Thank you for your advise. It's good to listen to the old guys that have been there and done it all. Jason, GrumpyFarms


----------



## mjs500doo (May 6, 2013)

Wisconsin here. 

Standard is $1.50 for white. 

Rainbow flock like myself, we charge between $2-3 depending on size and mixture.


----------



## PeepinChicken (Jul 2, 2012)

I sell my rainbow eggs for 2.50 a dozen here,in Cody WY, bantam size is 1.50 dz


----------



## Bee (Jun 20, 2013)

Depends on the area in which you live, but in this area of WV they go for $2.50 per. unless you see them at a street farmer's market where they try to get $3 or more for them.


----------



## diontree (Jun 16, 2013)

Western mass gets $3.00-$3.50 a dozen


----------



## jennifer (May 14, 2013)

Here in friendsville tn we sell for 3.50 mixed colors.


----------



## fowlmouthgirls (May 25, 2013)

Jim said:


> I agree with ya retired! I was at the local Walmart the other day (something I don't do often or willingly) and the organic "cage free" eggs were between 4.15-4.45 a dozen. I use the non-soy/non gmo feed, and my gals are out in the grass most the day eating whatever they find, and also get some wheat grass. I used to think asking 4 a doz was high, but, not so much! I am not organic, but, I bet better than the organic the store has! Plus, my customers can meet the ladies that laid the eggs.

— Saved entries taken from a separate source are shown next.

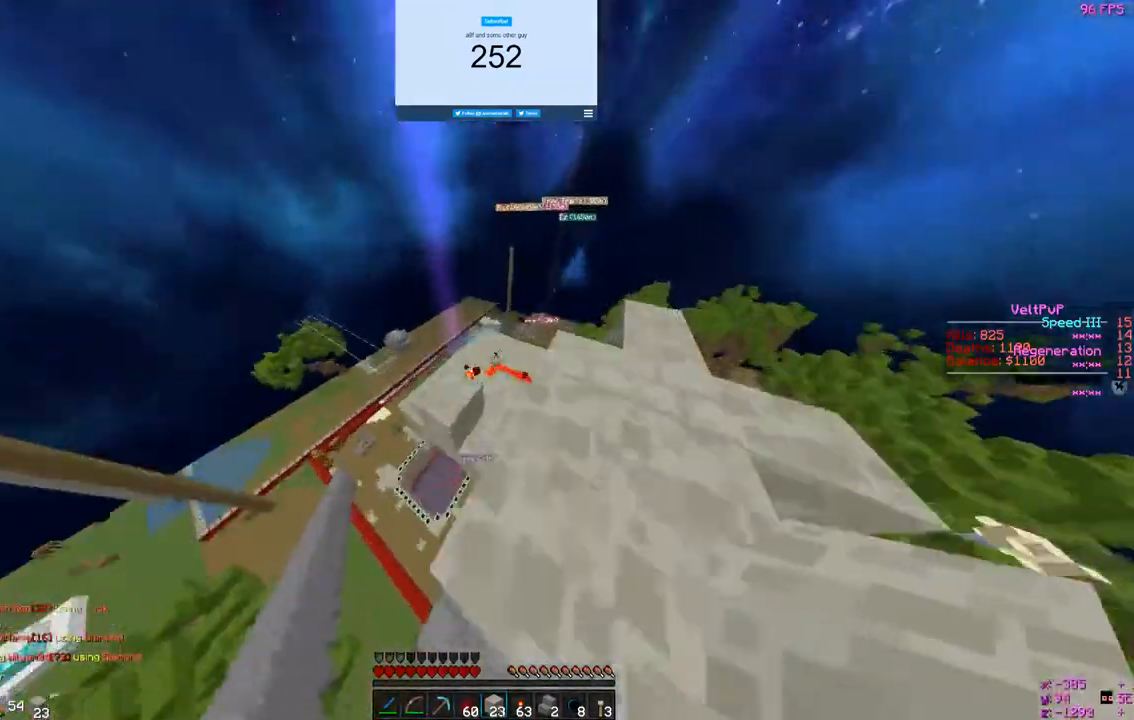
{"keys": ["d", "w"], "mouse": [], "events": [[167, "d", "down"]]}
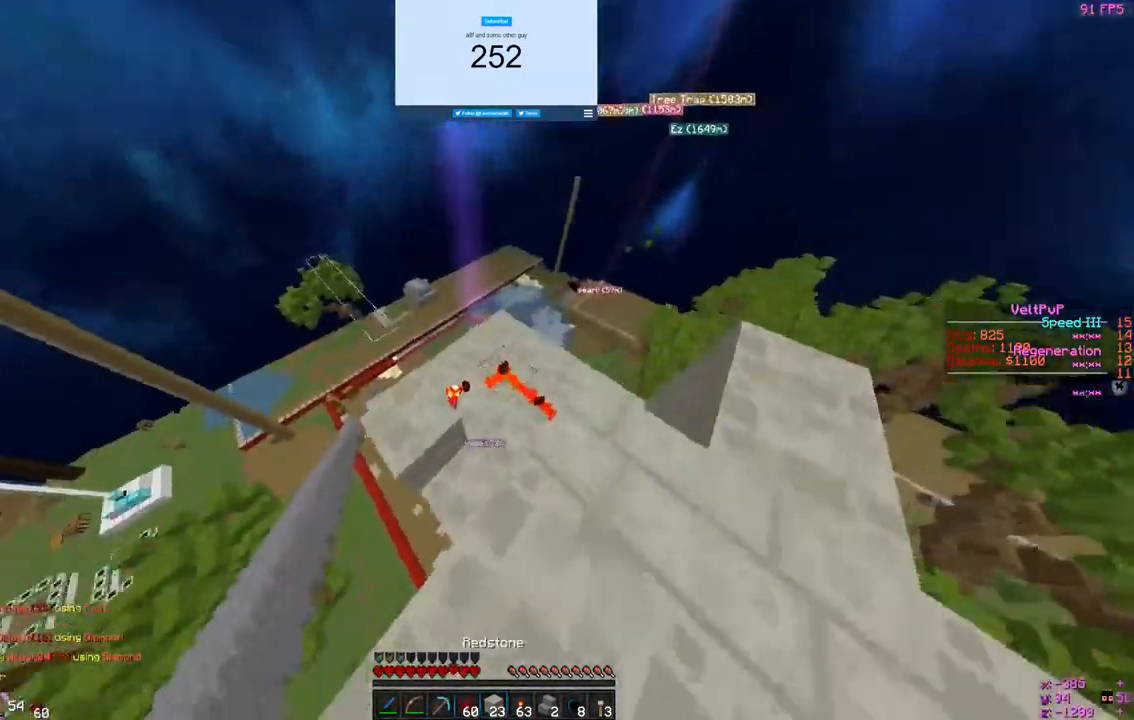
{"keys": ["a"], "mouse": [], "events": [[33, "d", "up"], [167, "w", "up"], [467, "a", "down"]]}
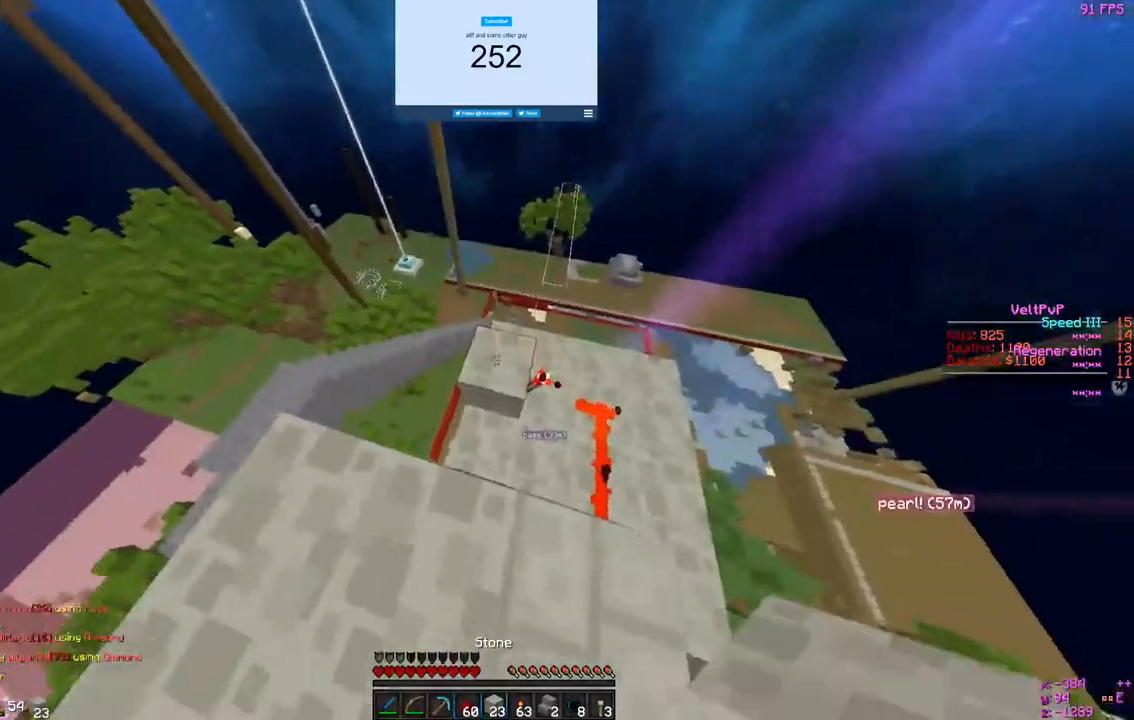
{"keys": [], "mouse": [], "events": [[133, "a", "up"]]}
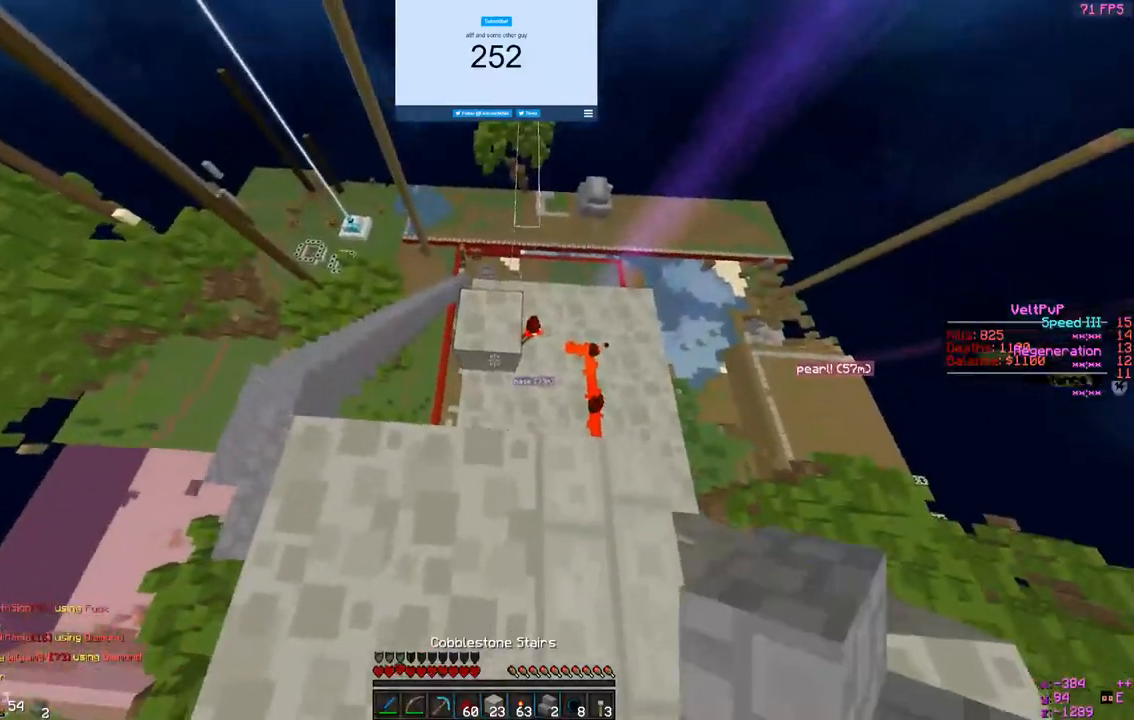
{"keys": [], "mouse": [], "events": []}
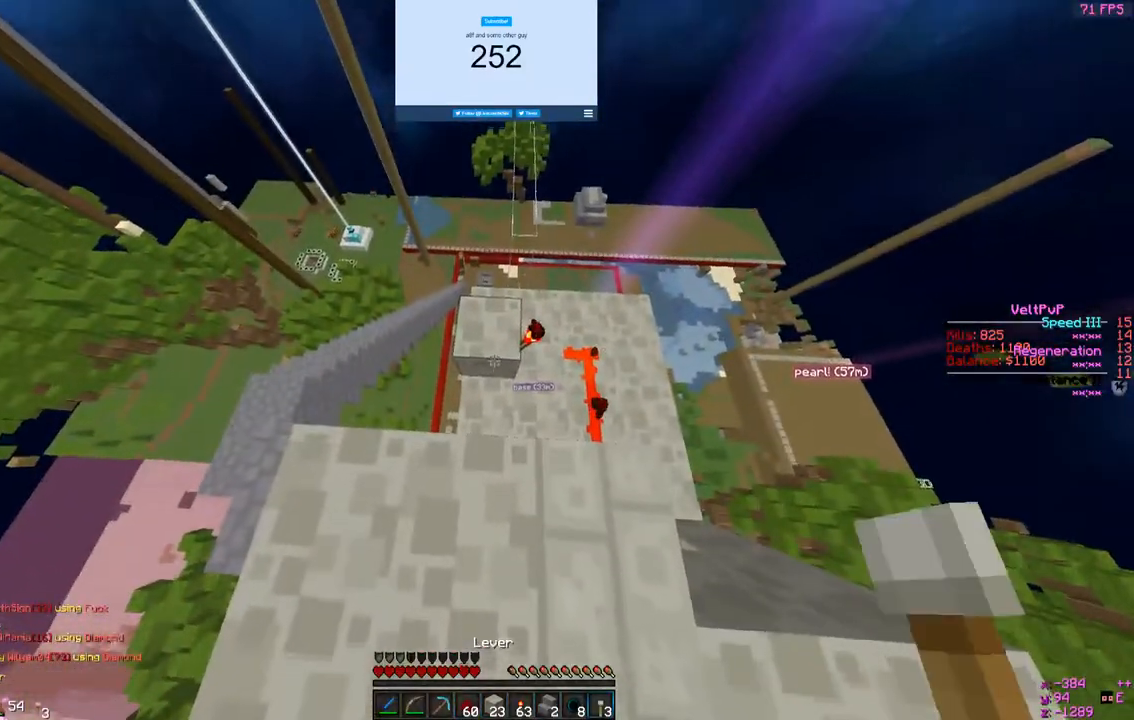
{"keys": [], "mouse": [], "events": []}
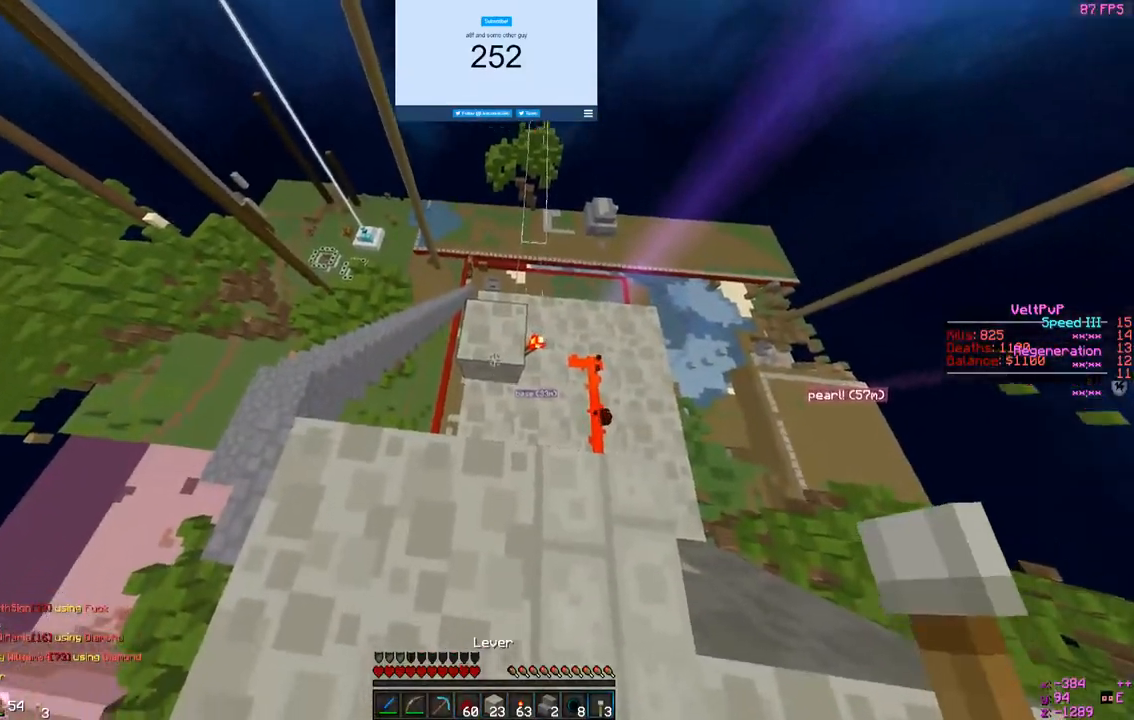
{"keys": [], "mouse": ["right"], "events": [[133, "mouse_right", "down"], [333, "mouse_right", "up"], [433, "mouse_right", "down"]]}
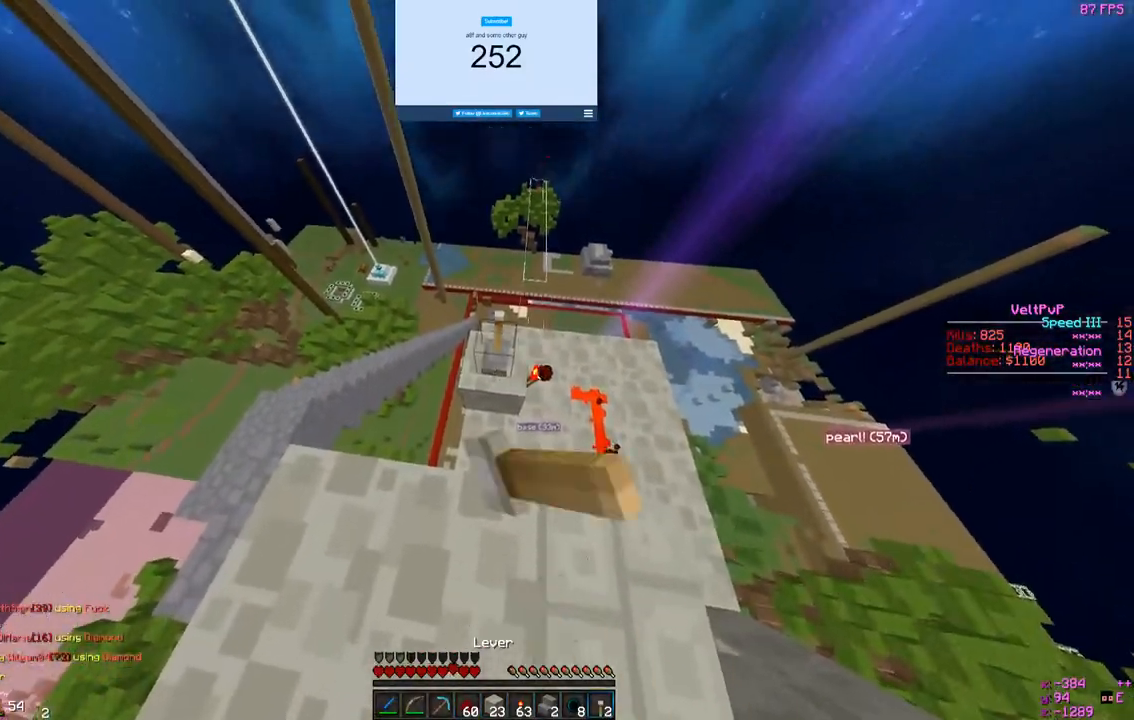
{"keys": ["a"], "mouse": [], "events": [[100, "mouse_right", "up"], [400, "a", "down"]]}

I agree! The cage free organic eggs at my Walmart are 3.58 for 18, but I don't know what they are feeding those chickens and if by free range they mean 3000 of them crammed in a barn! I prefer to get them locally if I can, and I usually buy 9-10 dozen at a time. (I'm a baker, wedding cakes, etc.). I get a half inch higher rise out of my cake batter with farm fresh local eggs than I do with store bought white generic eggs! Support your local farmers!!!


----------